Speaking last month to an event hosted by Israel’s embassy in Washington, D.C., Secretary of State Antony J. Blinken said that the Biden administration “welcomes and supports” the Abraham Accords, adding that he expected “Israel’s group of friends to grow even wider in the year ahead.”
But with dozens killed and hundreds injured since then, most of them Palestinians, analysts say that the prospect of other Arab nations joining the accords looks dim.
“I would say it’s highly, highly unlikely that you’re going to have anybody else join the accords,” Mr. Nasr. “It’s going to lose a lot of its momentum and energy.”
One nation seen as a potential candidate, Saudi Arabia, has issued some of the strongest condemnations of Israel in recent days. A statement from the Saudi Foreign Ministry called on the international community to “hold the Israeli occupation responsible for this escalation, and to immediately stop its escalatory actions, which violate all international norms and laws.”
Some analysts and Biden administration officials say the accords were the culmination of four years of Trump policies that embraced and empowered Mr. Netanyahu and isolated the Palestinians. Mr. Trump’s approach, they said, all but smothered hopes for the negotiated two-state solution pursued by several prior American presidents and tilted the power balance from official Palestinian leaders to the extremists of Hamas in Gaza.

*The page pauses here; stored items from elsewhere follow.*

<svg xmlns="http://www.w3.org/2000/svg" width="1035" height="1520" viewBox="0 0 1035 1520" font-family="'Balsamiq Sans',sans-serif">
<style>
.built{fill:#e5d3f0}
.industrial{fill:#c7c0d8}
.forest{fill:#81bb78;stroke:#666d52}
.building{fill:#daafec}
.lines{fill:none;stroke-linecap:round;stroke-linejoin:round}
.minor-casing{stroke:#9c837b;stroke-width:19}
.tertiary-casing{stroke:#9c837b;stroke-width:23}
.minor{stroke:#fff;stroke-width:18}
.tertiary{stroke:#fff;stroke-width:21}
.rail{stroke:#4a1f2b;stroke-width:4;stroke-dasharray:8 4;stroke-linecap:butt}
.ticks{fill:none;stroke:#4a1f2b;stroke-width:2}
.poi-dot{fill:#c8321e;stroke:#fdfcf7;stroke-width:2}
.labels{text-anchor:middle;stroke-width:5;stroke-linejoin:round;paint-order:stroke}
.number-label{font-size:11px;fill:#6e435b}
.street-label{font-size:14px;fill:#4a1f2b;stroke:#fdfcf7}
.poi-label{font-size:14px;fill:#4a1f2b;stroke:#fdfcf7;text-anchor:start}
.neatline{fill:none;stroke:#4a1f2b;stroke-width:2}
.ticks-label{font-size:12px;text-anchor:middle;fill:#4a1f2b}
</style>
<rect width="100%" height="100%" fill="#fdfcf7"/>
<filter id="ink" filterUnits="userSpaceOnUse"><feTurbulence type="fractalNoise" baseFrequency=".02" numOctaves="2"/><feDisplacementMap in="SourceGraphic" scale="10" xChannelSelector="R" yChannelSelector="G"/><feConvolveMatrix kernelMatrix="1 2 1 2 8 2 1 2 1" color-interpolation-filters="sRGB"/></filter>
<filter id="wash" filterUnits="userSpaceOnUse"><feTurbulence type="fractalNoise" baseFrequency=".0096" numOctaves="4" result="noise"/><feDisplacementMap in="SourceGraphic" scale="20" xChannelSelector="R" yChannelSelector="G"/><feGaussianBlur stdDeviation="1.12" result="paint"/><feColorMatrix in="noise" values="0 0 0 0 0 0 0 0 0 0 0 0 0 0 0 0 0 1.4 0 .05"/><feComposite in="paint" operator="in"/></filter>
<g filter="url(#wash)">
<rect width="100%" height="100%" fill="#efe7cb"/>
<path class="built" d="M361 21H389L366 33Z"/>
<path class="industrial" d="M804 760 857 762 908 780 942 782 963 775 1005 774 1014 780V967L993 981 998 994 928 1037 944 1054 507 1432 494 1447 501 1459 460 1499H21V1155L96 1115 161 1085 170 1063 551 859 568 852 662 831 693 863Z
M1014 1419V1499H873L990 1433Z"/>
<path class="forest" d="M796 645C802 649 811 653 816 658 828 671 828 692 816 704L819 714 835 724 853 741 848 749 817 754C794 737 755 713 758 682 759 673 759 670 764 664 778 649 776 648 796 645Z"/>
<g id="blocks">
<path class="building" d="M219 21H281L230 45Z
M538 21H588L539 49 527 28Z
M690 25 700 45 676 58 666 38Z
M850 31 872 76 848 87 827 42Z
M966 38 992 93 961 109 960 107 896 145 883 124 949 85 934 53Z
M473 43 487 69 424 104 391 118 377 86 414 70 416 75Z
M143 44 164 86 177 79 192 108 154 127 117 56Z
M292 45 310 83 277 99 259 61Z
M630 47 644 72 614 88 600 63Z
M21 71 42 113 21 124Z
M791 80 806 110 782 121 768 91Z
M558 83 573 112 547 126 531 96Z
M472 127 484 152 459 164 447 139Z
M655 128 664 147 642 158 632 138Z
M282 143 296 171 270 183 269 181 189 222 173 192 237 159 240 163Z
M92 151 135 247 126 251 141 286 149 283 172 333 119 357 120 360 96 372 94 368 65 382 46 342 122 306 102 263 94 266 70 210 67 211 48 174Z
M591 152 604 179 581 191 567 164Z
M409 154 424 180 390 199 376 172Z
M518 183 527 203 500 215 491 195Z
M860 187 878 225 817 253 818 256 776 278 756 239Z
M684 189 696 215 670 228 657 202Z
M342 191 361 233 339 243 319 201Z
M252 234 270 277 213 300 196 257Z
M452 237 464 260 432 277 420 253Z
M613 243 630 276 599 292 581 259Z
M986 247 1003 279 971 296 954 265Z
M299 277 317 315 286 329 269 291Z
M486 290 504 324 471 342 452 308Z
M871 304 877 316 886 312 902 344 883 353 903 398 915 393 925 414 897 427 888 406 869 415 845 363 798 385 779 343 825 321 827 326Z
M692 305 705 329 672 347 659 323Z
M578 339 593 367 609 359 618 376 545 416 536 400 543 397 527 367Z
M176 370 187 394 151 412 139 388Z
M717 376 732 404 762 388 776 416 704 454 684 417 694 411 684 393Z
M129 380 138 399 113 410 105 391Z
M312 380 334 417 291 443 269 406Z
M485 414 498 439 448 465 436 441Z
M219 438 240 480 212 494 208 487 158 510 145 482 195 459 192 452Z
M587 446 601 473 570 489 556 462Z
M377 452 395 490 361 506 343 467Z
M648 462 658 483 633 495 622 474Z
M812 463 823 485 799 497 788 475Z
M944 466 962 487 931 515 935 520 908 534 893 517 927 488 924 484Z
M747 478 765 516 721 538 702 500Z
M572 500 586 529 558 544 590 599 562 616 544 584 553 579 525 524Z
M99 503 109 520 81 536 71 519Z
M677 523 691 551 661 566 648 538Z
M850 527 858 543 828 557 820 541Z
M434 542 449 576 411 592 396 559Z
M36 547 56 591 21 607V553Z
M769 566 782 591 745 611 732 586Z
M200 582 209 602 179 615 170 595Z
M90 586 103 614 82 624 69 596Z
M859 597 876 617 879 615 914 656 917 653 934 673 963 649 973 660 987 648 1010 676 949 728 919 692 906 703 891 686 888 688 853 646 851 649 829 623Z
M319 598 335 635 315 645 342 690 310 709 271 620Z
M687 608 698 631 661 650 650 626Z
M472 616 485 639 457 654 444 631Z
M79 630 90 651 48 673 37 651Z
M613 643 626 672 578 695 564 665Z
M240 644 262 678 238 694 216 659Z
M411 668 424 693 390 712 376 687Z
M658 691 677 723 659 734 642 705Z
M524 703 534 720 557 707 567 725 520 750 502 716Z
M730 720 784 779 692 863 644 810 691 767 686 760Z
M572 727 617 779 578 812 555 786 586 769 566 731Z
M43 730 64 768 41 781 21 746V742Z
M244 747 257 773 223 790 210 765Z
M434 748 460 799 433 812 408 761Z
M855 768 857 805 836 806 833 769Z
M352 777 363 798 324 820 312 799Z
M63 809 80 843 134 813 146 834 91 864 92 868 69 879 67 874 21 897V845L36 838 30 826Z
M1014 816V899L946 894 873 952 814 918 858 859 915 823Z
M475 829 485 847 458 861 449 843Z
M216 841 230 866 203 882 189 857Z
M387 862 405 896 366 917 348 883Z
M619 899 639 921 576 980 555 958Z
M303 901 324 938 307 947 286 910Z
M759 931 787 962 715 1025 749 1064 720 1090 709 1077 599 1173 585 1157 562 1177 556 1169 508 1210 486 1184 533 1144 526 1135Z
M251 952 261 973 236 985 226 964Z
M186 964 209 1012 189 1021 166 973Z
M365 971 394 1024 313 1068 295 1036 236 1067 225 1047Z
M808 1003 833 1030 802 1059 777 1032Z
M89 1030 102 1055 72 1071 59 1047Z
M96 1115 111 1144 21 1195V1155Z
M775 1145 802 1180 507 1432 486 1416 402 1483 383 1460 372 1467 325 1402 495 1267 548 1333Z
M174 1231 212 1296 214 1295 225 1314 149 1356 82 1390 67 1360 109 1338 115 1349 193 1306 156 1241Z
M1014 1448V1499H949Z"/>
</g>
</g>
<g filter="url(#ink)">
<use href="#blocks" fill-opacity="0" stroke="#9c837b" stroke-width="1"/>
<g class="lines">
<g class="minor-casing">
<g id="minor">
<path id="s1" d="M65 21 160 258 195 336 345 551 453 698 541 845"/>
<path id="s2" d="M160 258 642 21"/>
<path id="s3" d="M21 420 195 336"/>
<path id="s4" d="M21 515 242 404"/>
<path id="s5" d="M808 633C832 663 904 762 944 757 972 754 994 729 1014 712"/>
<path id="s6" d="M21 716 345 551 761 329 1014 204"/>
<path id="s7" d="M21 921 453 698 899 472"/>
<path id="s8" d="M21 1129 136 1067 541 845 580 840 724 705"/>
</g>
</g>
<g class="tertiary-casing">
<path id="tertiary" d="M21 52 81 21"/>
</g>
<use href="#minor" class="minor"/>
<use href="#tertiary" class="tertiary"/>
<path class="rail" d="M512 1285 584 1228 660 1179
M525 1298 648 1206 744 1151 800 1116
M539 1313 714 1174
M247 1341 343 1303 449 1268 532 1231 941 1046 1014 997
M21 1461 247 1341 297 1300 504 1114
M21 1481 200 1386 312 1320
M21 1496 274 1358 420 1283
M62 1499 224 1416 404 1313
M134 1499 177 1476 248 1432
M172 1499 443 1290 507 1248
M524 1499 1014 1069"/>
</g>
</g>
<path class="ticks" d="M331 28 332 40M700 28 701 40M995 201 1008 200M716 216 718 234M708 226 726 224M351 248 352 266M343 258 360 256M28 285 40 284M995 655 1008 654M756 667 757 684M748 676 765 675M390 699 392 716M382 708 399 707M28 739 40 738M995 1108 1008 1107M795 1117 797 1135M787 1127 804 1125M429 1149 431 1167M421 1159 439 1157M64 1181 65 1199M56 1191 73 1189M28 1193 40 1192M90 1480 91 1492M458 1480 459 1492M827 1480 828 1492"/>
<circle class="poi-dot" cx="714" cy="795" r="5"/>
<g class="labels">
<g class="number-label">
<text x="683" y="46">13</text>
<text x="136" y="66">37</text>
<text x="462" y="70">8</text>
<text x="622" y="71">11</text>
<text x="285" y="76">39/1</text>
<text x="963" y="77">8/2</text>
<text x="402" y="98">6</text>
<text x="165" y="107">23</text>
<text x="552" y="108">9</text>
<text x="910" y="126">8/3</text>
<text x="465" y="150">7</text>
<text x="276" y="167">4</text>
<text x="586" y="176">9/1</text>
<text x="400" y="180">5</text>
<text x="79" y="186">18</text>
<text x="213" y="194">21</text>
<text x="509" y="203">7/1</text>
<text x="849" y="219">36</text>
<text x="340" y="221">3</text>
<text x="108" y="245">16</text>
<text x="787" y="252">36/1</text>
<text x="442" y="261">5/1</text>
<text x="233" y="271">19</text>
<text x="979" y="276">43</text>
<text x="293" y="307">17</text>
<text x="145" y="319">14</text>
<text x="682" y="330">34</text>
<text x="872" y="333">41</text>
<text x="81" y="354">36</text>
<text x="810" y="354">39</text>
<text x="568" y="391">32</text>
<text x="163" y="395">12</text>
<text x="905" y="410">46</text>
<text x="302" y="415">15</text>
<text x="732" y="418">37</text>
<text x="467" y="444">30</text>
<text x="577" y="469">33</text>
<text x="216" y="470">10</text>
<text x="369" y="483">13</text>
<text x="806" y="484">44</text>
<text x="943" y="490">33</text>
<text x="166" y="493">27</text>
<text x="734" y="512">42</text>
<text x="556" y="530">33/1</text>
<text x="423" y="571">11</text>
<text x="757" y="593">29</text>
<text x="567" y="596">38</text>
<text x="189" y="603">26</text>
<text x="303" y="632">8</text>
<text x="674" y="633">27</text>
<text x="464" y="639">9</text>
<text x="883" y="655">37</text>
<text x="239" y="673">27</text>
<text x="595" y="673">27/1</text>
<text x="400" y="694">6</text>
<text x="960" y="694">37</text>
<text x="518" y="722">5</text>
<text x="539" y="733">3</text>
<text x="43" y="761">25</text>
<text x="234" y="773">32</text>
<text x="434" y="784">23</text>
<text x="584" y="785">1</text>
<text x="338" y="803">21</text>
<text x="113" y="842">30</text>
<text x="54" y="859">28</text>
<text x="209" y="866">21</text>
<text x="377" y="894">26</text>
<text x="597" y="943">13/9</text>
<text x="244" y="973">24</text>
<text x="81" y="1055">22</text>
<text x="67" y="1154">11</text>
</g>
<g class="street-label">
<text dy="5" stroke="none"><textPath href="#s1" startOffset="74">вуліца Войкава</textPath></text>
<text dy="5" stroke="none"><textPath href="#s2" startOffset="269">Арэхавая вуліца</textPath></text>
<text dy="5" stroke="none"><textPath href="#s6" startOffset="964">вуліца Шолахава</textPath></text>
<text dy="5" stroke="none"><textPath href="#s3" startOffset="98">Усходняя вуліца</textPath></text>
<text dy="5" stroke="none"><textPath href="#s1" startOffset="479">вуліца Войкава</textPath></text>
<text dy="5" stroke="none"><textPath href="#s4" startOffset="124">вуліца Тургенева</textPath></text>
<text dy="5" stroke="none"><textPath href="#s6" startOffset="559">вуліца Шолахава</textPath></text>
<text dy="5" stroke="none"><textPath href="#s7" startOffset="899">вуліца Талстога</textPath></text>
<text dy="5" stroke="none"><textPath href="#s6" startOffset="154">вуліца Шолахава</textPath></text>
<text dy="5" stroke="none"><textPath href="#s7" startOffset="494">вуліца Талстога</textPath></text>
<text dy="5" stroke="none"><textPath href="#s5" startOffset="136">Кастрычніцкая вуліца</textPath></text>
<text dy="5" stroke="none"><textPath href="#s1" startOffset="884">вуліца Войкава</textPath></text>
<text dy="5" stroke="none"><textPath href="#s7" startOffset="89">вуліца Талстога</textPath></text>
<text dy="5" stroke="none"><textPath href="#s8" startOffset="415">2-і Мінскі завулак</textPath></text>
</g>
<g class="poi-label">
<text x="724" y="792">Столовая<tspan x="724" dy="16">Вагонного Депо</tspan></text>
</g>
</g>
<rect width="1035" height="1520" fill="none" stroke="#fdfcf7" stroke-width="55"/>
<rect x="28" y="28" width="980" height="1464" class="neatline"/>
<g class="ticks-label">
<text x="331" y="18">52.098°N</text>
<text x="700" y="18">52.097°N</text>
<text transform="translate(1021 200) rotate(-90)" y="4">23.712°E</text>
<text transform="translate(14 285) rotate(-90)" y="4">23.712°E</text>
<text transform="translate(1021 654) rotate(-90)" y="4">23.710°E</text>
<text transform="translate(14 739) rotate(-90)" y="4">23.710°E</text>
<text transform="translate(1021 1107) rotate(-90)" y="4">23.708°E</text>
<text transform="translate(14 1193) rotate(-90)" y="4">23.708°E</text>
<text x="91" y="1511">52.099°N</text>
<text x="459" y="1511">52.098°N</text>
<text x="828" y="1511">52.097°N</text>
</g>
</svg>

Ilan Goldenberg, a former Obama administration official, conceded that Israel had also clashed with the Palestinians under Democratic administrations that had adopted a more evenhanded approach to the conflict than Mr. Trump’s nakedly pro-Israeli stance.
And he said opportunistic missile attacks on Israel by Hamas after the eruption of Jewish-Arab violence within Jerusalem was not Mr. Trump’s fault.
But Mr. Goldenberg argued that the current internecine violence within Israel was “at least partially is driven by the fact that the Trump administration supported extremist elements in Israel every step of the way,” including Israel’s settlement movement.
In November 2019, for instance, Secretary of State Mike Pompeo changed longstanding U.S. policy by declaring that the U.S. did not consider Israeli settlements in the West Bank a violation of international law. (The Biden administration intends to reverse that position once a review by government lawyers is complete.)
“You had David Friedman” — Mr. Trump’s ambassador to Jerusalem — “literally knocking down walls of holy sites with a sledgehammer and saying this is Israeli,” Mr. Goldenberg said.
Mr. Trump also moved the U.S. embassy from Tel Aviv to Jerusalem, officially recognizing the city as Israel’s capital, in a move that infuriated Palestinians who have long expected East Jerusalem to be the capital of any future state they establish.
“Trump opened the door for Israel to accelerate home demolitions, accelerate settlement activity,” Ms. Hassan said. “And when that happens and you see Israel acting upon it, that’s when you see the Palestinian resistance.”
Former Trump officials note that expert predictions of a Palestinian eruption during Mr. Trump’s term, particularly after the embassy relocation, never came to pass, and suggest that Mr. Biden’s friendlier approach to the Palestinians — including the restoration of humanitarian aid canceled by Mr. Trump — has emboldened them to challenge Israel.
Even some Trump administration officials said the suggestions from Mr. Trump and others that the accords amounted to peace in the Middle East were exaggerated.
“During my time at the White House, I always urged people not to use that term,” Mr. Greenblatt said.